▶ _TASK ITEM_
Transcribe the entries exactly as they stand below, passing over any picture.

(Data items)

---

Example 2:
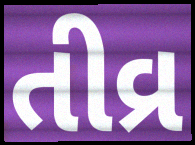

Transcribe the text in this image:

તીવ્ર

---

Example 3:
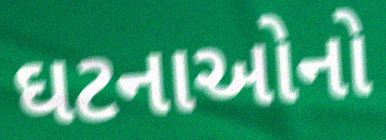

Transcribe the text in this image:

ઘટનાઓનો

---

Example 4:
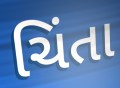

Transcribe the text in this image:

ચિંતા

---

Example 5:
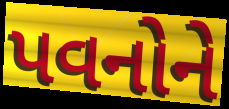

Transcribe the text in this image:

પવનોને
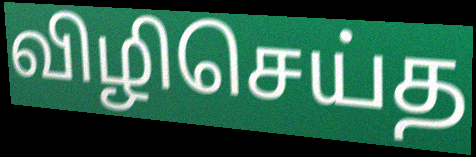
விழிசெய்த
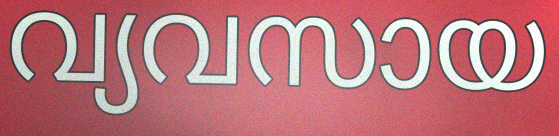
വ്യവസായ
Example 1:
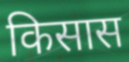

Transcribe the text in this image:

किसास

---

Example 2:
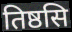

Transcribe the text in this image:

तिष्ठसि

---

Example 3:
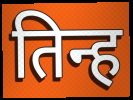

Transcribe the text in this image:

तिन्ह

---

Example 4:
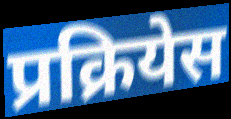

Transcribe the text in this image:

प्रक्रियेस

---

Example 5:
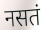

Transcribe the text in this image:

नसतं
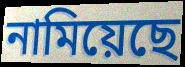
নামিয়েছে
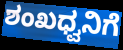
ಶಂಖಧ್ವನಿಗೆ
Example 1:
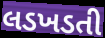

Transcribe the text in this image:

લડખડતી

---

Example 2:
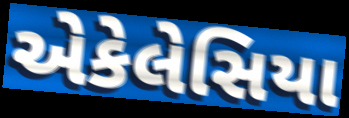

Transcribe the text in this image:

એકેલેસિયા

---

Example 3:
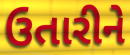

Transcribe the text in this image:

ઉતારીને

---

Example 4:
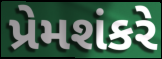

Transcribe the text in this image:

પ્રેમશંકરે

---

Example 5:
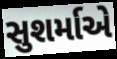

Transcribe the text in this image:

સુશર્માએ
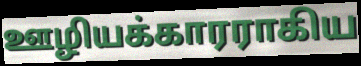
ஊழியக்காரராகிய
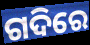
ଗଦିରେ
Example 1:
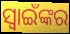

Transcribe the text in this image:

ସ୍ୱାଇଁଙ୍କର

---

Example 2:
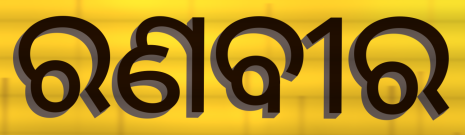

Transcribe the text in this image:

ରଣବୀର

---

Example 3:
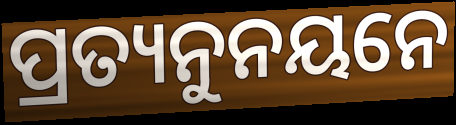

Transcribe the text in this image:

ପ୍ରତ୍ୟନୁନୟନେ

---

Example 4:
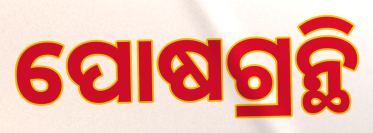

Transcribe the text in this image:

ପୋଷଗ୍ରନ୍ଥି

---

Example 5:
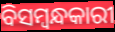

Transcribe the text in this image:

▶ _EXPECTED ANSWER_
---

Example 2:

Transcribe the text in this image:

તીવ્ર

---

Example 3:

Transcribe the text in this image:

ઘટનાઓનો

---

Example 4:

Transcribe the text in this image:

ચિંતા

---

Example 5:

Transcribe the text in this image:

પવનોને
விழிசெய்த
വ്യവസായ
Example 1:

Transcribe the text in this image:

किसास

---

Example 2:

Transcribe the text in this image:

तिष्ठसि

---

Example 3:

Transcribe the text in this image:

तिन्ह

---

Example 4:

Transcribe the text in this image:

प्रक्रियेस

---

Example 5:

Transcribe the text in this image:

नसतं
নামিয়েছে
ಶಂಖಧ್ವನಿಗೆ
Example 1:

Transcribe the text in this image:

લડખડતી

---

Example 2:

Transcribe the text in this image:

એકેલેસિયા

---

Example 3:

Transcribe the text in this image:

ઉતારીને

---

Example 4:

Transcribe the text in this image:

પ્રેમશંકરે

---

Example 5:

Transcribe the text in this image:

સુશર્માએ
ஊழியக்காரராகிய
ଗଦିରେ
Example 1:

Transcribe the text in this image:

ସ୍ୱାଇଁଙ୍କର

---

Example 2:

Transcribe the text in this image:

ରଣବୀର

---

Example 3:

Transcribe the text in this image:

ପ୍ରତ୍ୟନୁନୟନେ

---

Example 4:

Transcribe the text in this image:

ପୋଷଗ୍ରନ୍ଥି

---

Example 5:

Transcribe the text in this image:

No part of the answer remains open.